----- Input data

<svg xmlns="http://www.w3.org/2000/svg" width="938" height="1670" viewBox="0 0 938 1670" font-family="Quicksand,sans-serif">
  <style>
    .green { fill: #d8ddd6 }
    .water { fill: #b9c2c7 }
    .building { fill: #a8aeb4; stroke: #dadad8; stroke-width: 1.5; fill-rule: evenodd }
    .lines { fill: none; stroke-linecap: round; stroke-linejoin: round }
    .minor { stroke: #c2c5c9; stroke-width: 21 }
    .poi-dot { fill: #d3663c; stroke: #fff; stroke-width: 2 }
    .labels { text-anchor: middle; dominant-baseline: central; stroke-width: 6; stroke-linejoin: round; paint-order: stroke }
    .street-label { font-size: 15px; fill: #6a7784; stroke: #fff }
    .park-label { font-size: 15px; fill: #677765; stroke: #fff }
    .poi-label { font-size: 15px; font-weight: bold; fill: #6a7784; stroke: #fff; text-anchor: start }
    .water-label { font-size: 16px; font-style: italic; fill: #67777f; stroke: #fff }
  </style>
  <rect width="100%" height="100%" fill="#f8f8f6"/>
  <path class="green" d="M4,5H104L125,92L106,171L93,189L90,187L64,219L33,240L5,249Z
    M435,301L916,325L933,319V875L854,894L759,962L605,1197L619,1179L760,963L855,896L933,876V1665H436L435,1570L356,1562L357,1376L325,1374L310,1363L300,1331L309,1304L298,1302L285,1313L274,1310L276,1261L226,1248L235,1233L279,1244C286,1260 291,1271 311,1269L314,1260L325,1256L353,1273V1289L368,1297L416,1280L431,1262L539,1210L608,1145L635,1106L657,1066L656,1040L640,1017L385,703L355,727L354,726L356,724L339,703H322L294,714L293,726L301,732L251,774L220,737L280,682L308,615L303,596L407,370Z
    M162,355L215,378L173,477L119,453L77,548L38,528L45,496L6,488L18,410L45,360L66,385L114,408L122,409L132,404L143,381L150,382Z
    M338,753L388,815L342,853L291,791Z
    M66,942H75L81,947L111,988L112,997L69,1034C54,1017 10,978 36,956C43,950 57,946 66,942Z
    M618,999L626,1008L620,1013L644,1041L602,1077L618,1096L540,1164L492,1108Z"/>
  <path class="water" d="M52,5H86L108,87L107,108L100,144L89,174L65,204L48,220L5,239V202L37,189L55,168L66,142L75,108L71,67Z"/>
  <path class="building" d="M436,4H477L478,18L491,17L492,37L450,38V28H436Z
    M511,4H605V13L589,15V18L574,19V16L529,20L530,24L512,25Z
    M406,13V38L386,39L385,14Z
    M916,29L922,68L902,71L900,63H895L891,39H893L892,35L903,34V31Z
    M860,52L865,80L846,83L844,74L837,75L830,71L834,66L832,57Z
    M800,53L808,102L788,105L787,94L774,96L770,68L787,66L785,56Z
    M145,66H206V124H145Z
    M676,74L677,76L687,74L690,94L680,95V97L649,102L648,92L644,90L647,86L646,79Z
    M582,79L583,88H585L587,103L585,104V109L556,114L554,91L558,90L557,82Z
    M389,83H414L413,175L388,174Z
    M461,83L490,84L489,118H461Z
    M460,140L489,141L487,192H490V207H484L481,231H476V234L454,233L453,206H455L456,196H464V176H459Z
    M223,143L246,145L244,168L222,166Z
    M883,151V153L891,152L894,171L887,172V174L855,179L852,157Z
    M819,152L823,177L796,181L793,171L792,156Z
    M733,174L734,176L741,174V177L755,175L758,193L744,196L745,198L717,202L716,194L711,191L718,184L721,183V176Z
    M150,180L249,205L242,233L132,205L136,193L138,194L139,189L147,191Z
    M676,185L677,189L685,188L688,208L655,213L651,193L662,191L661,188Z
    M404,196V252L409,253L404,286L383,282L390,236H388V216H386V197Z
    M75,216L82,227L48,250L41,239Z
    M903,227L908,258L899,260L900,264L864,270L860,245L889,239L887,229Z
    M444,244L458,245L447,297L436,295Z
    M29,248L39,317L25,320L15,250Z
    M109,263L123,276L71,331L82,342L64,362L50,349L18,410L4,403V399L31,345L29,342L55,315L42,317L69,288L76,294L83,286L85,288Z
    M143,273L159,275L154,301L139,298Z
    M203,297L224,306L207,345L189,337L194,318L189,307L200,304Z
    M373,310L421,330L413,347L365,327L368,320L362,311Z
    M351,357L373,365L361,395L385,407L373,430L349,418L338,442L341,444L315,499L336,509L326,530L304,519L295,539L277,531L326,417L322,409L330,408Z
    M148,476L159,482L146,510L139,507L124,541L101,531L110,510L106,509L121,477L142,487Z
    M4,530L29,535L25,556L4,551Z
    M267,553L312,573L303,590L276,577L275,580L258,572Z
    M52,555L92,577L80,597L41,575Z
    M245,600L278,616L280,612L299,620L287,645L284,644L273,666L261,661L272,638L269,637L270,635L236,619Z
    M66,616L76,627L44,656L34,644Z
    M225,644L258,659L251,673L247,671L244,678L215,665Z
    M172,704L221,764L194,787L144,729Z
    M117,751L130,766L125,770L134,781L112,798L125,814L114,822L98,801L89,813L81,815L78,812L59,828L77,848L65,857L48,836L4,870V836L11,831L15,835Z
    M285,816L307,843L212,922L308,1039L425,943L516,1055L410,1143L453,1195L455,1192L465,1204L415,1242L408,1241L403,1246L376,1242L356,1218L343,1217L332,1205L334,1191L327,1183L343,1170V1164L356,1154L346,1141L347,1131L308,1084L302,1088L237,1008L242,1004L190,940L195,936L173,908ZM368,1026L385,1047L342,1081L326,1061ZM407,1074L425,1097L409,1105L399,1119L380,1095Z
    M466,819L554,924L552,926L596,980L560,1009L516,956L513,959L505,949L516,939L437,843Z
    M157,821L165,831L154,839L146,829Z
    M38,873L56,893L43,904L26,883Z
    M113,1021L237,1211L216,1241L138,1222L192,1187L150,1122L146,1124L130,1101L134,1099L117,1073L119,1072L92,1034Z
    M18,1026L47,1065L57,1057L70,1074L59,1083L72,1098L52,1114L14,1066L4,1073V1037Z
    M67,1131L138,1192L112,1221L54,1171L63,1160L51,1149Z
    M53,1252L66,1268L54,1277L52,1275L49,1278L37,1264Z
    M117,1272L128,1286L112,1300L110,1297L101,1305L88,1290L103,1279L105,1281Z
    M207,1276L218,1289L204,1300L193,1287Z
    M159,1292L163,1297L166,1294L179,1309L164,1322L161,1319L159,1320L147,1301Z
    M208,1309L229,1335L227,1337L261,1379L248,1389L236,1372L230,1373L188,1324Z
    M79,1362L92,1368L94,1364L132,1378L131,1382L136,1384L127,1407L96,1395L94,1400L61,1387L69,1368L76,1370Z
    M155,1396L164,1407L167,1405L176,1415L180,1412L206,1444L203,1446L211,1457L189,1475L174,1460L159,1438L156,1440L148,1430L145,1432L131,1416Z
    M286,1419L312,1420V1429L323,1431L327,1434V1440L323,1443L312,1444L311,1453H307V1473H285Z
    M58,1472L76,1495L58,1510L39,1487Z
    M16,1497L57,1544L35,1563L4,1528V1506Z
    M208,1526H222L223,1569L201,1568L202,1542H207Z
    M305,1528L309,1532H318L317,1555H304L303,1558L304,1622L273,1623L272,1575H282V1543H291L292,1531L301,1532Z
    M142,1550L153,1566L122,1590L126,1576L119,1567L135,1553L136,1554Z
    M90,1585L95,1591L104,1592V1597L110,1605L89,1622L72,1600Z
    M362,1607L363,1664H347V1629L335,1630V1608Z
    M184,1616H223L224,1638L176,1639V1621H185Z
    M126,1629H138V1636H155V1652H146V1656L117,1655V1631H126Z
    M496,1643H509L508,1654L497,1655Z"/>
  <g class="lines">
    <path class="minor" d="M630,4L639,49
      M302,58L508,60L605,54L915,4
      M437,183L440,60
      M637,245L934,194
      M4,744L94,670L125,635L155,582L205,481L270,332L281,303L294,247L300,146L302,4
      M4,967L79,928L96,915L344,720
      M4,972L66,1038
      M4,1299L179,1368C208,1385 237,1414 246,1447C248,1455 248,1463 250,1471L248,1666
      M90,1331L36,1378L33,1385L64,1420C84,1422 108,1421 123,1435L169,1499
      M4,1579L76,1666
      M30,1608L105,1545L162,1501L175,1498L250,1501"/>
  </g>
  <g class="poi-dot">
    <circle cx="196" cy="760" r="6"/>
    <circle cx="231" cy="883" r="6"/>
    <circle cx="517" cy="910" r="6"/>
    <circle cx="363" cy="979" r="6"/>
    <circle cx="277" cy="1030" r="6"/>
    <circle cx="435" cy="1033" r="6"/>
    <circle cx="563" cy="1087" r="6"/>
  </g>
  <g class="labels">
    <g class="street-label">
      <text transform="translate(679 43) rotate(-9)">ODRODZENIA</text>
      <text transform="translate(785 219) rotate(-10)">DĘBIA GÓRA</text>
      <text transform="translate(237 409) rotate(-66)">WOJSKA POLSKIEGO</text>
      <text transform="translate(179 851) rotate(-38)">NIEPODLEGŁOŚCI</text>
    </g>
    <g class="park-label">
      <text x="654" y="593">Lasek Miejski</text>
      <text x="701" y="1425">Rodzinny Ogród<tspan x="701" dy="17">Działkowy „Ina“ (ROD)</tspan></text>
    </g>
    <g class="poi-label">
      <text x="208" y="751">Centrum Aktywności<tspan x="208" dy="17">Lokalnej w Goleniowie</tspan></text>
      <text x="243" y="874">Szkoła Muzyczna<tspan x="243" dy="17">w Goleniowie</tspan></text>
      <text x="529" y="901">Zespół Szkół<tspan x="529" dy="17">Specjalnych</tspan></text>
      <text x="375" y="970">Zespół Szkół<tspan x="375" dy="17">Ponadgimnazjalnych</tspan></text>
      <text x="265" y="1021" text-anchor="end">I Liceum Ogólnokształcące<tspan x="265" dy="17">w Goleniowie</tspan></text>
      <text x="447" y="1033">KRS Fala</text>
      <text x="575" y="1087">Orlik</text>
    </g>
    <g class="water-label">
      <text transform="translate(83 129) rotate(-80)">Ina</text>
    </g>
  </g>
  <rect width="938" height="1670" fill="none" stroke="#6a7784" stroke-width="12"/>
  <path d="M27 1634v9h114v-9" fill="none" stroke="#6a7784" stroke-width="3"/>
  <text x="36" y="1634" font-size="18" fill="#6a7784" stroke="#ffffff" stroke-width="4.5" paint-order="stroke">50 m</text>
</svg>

----------

■ Task
Filter the data above by the word "lines" and copy every line that matches.

■ Response to the exercise
    .lines { fill: none; stroke-linecap: round; stroke-linejoin: round }
  <g class="lines">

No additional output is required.